Exercise:
Your answer must consist of the records below, reproduced exactly, with every picture removed.

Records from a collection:
⁂
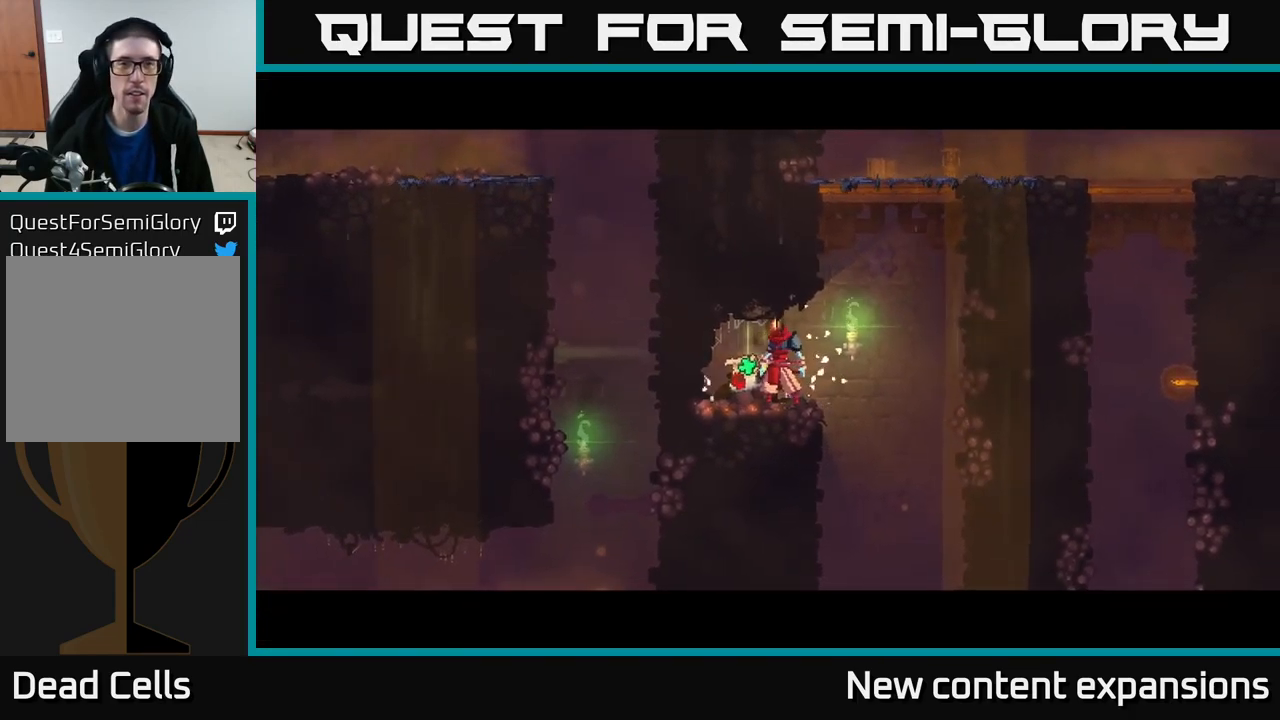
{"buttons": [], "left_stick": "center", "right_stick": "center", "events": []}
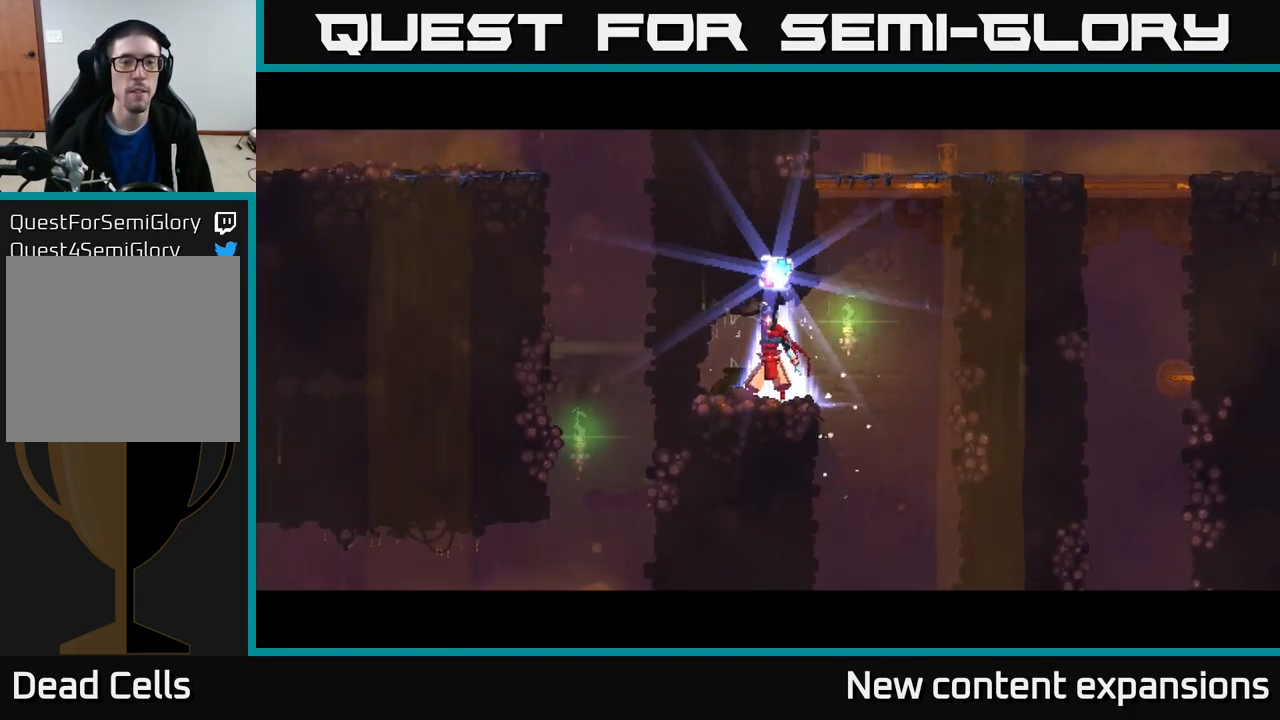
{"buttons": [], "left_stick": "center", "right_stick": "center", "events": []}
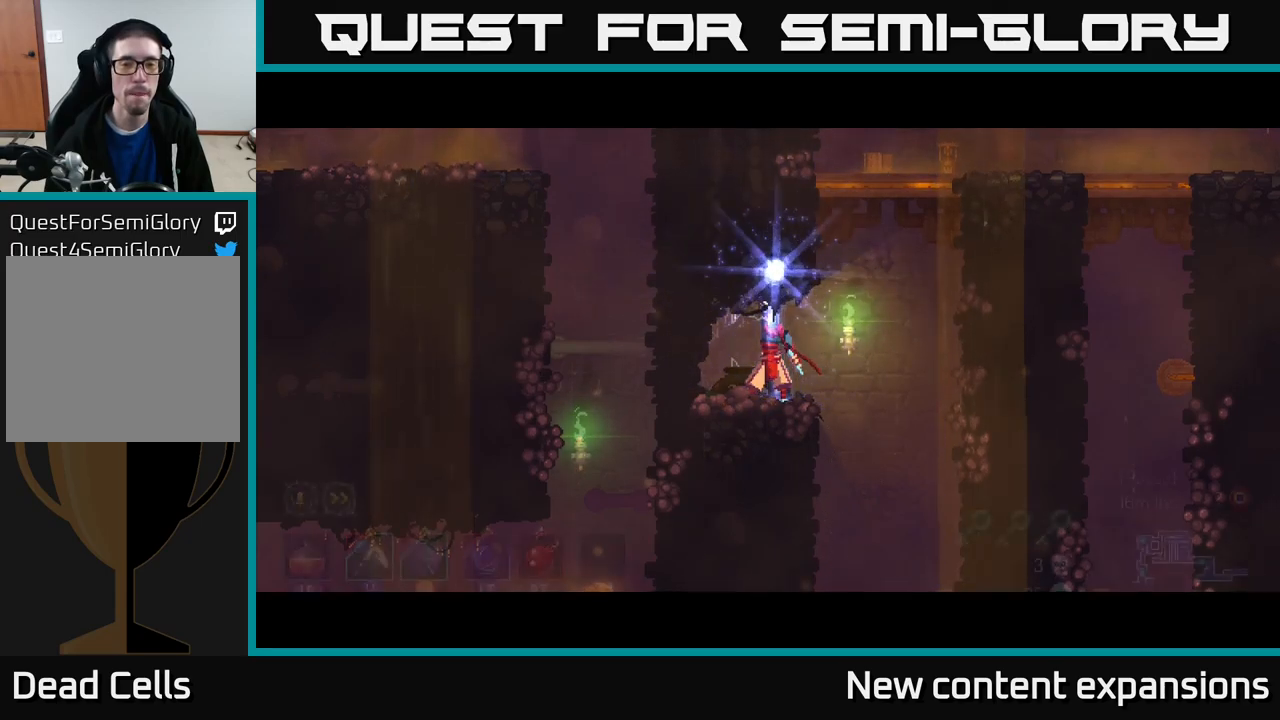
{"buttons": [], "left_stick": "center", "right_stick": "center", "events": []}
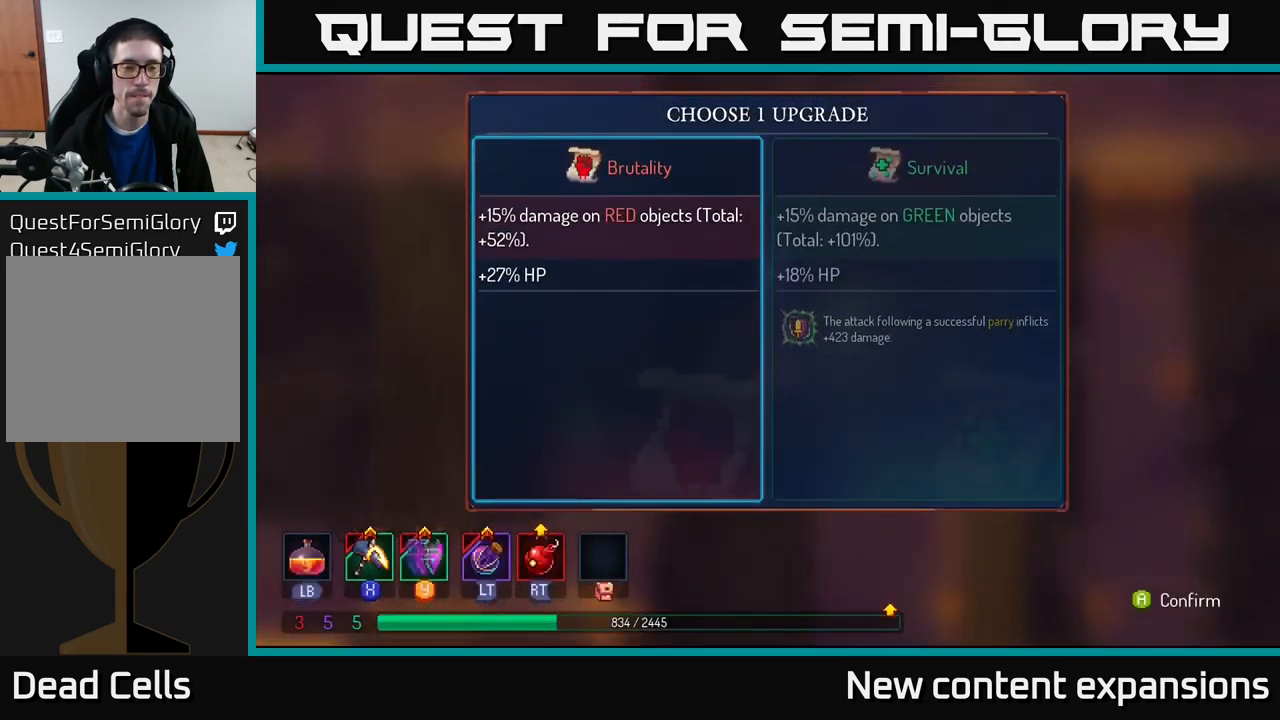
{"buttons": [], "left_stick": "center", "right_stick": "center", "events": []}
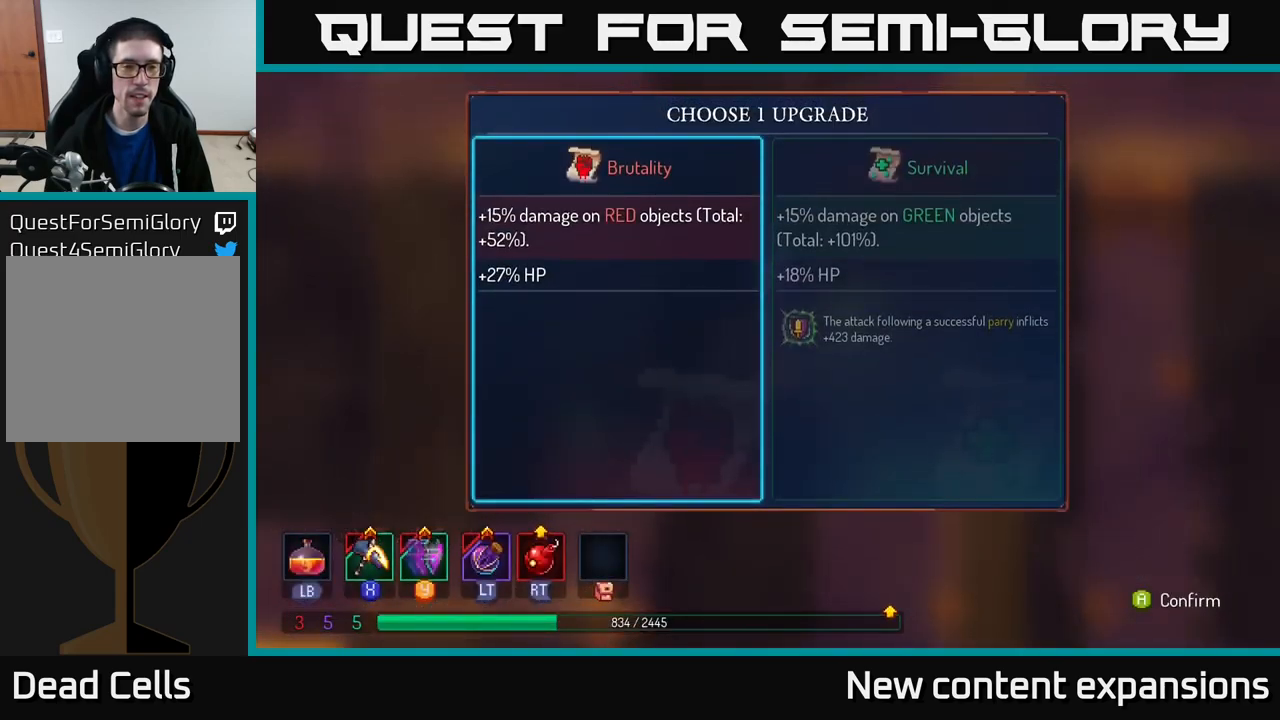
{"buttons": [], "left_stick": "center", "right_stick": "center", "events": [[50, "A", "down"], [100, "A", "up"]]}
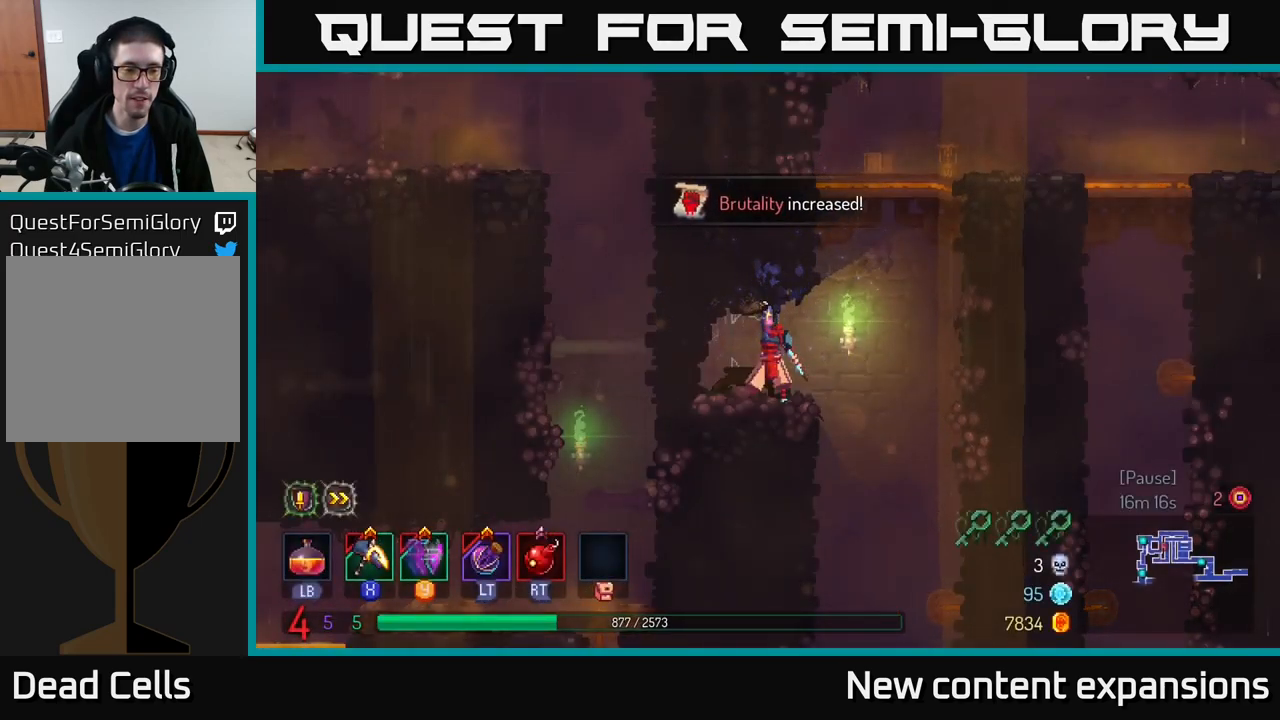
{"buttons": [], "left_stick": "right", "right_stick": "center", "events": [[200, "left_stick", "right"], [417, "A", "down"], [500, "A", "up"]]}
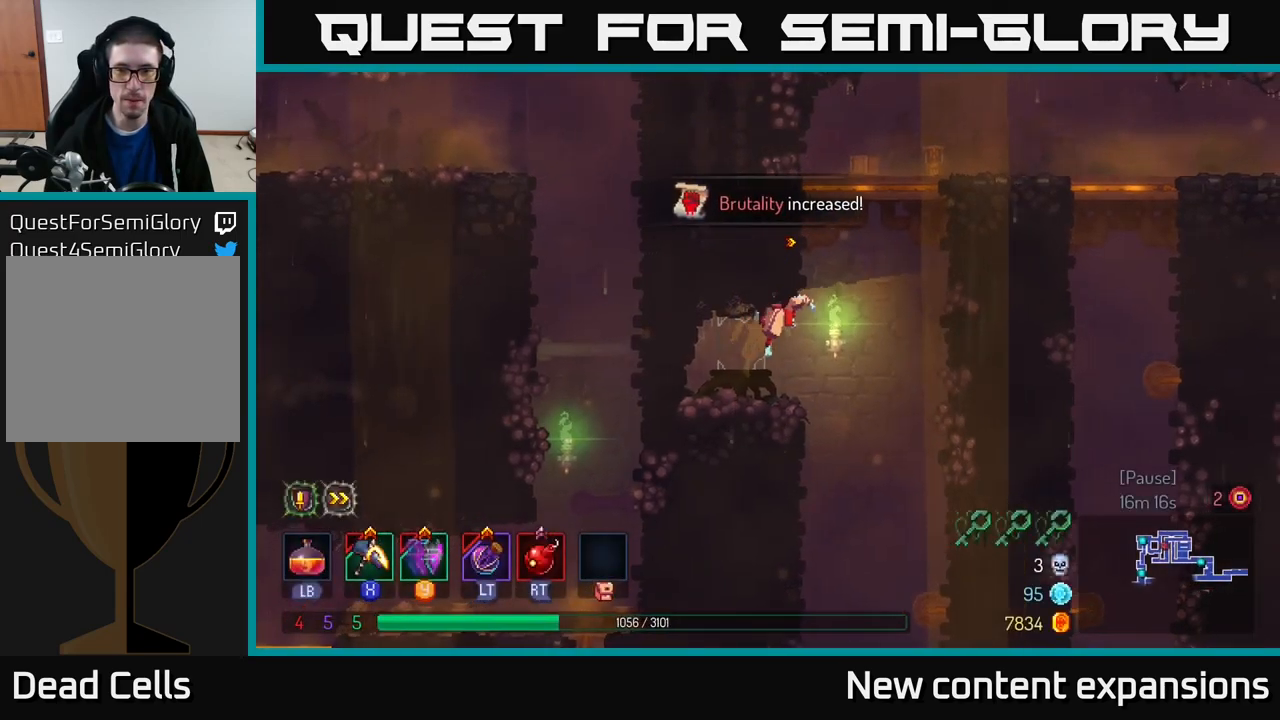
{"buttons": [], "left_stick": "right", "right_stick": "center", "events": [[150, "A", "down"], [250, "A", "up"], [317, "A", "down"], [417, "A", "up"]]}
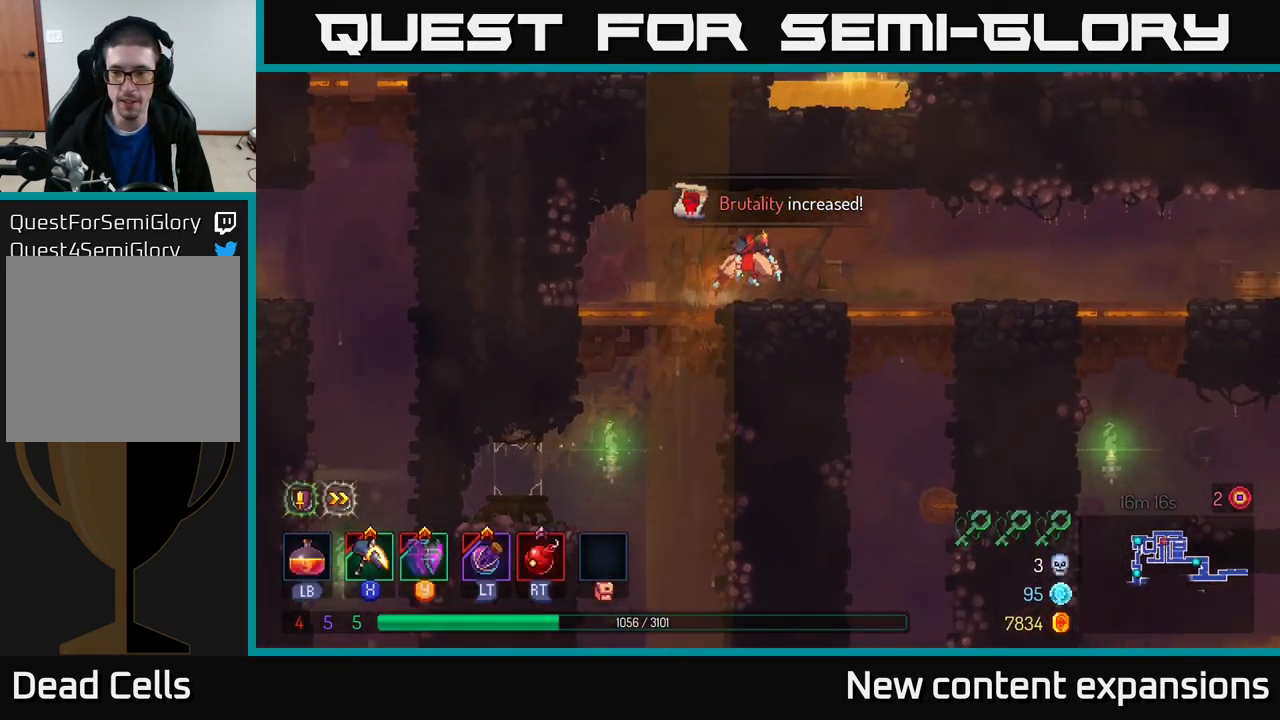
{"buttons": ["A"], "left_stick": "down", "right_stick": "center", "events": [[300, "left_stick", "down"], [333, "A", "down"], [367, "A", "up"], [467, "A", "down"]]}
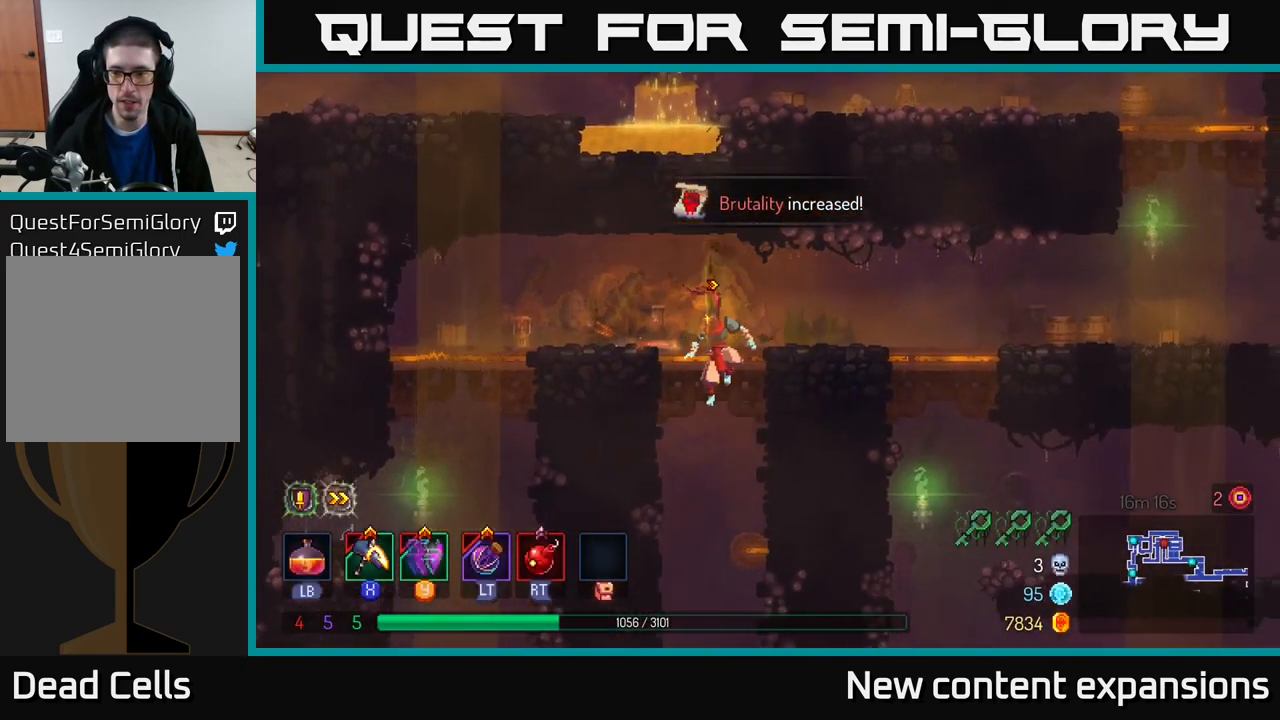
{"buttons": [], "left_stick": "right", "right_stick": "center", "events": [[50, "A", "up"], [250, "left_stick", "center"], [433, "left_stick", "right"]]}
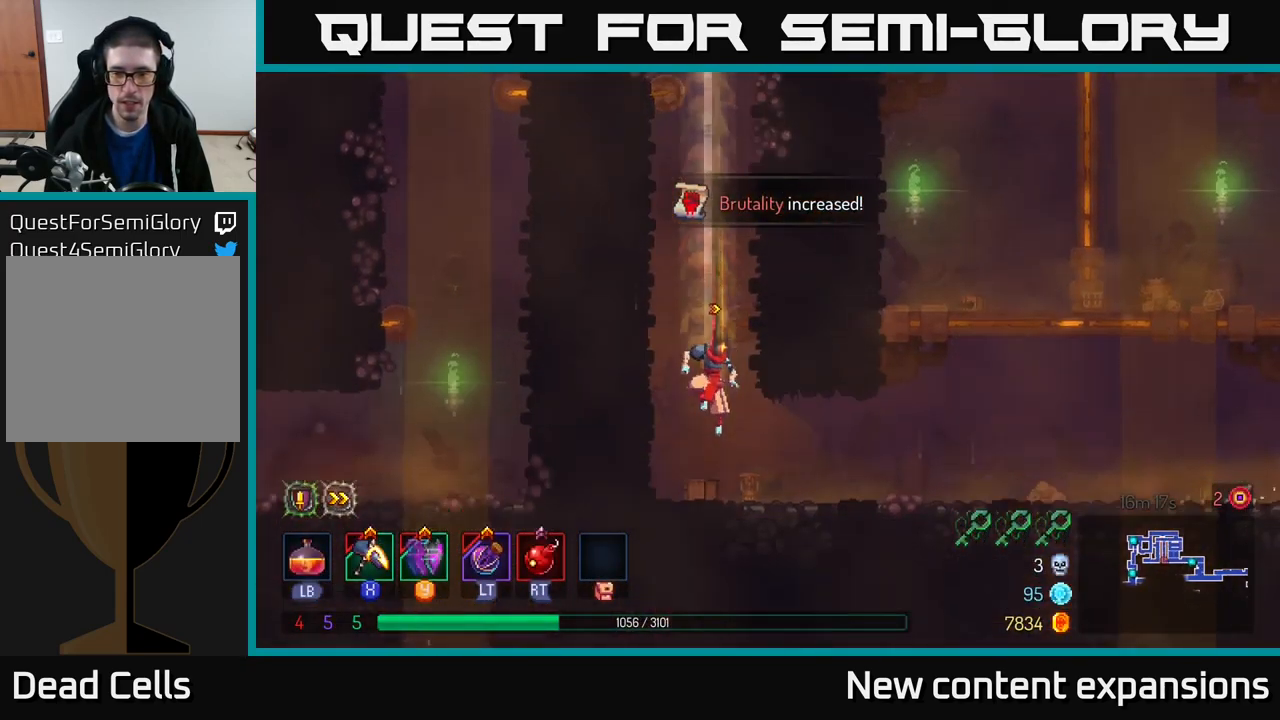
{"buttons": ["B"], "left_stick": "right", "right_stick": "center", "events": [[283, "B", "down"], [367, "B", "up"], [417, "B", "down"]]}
⁂
Answer:
{"buttons": [], "left_stick": "center", "right_stick": "center", "events": []}
{"buttons": [], "left_stick": "center", "right_stick": "center", "events": []}
{"buttons": [], "left_stick": "center", "right_stick": "center", "events": []}
{"buttons": [], "left_stick": "center", "right_stick": "center", "events": []}
{"buttons": [], "left_stick": "center", "right_stick": "center", "events": [[50, "A", "down"], [100, "A", "up"]]}
{"buttons": [], "left_stick": "right", "right_stick": "center", "events": [[200, "left_stick", "right"], [417, "A", "down"], [500, "A", "up"]]}
{"buttons": [], "left_stick": "right", "right_stick": "center", "events": [[150, "A", "down"], [250, "A", "up"], [317, "A", "down"], [417, "A", "up"]]}
{"buttons": ["A"], "left_stick": "down", "right_stick": "center", "events": [[300, "left_stick", "down"], [333, "A", "down"], [367, "A", "up"], [467, "A", "down"]]}
{"buttons": [], "left_stick": "right", "right_stick": "center", "events": [[50, "A", "up"], [250, "left_stick", "center"], [433, "left_stick", "right"]]}
{"buttons": ["B"], "left_stick": "right", "right_stick": "center", "events": [[283, "B", "down"], [367, "B", "up"], [417, "B", "down"]]}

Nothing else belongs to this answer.